Rather than bureaucratic regulations which might be skirted or nullified in the courts, what is required is a transparency and openness to citizens as to what AI is doing, how it is doing it and why. Decision making, procurement and data sources should all be transparent.
Long calls for a ‘more than human approach’ and points toward human centred ethics. But what does that mean? The corporate focus on AI is often one of rational efficiency, data driven decisions and cost savings. AI predicts common patterns, identifies the average and the standard. As such an urban AI application may tend towards promoting sameness. Human centred AI in the urban environment must engage with the difference, enabling diversity, bringing colour and innovation; providing knowledge that empowers citizens to both collaborate and create.
Endless governance reports, regulations, Government acts, risk assessments, frameworks and standards will have little traction if we don’t address the anonymisation and alienation of urban environments. The real risk is that the proliferation of AI in cities becomes an instrument for further alienation.
Edited on: 5 November 2023
Thank you for your comment.
I agree wholeheartedly that transparency must be a cornerstone of AI ethics generally, and urban AI ethics in particular.
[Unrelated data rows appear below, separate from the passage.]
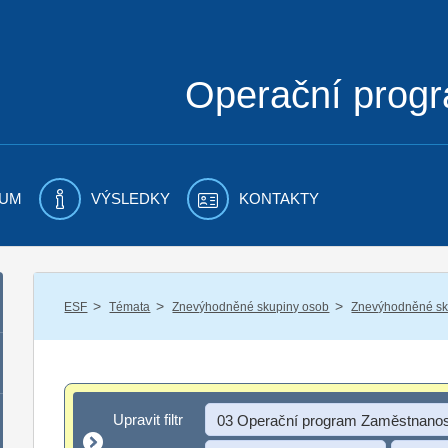
Operační prog
UM
VÝSLEDKY
KONTAKTY
/
/
/
ESF
Témata
Znevýhodněné skupiny osob
Znevýhodněné sku
Upravit filtr
Upravit filtr
03 Operační program Zaměstnanos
One of the core challenges tied to this is indeed control, as AI development and AI deployment are not necessarily coupled processes. Like any other tool, governments may deploy them, without contributing greatly to their design and/or development due to practical constraints (mainly inhouse expertise). Which is why not just deployment, but also development of AI should be seen as a political act and it is important that cities contribute to these debates in order to minimize and mitigate AI related risks. The point I would like to converse with you further on is on the issue of information sharing about AI. While I agree that government plays an important role in informing and “forming” intelligent AI citizens, I do believe that local governments play a just as critical role in informing national and international governing bodies on the possibilities and also risks related to AI. From the production and use of data feeding into AI models, to the design of the algorithms themselves, and their eventual use (e.g. as decision models), cities can share their experiences with and concerns about AI from the vantage point of those sitting closest to the ground. For instance, even the very collection of collection of “big data” has important data justice and environmental implications and there have been numerous documented instances of AI design failures. To make good use of these powerful new technologies, local governments must insist on having a hand in their design in order to safeguard local democratic and environmental resilience.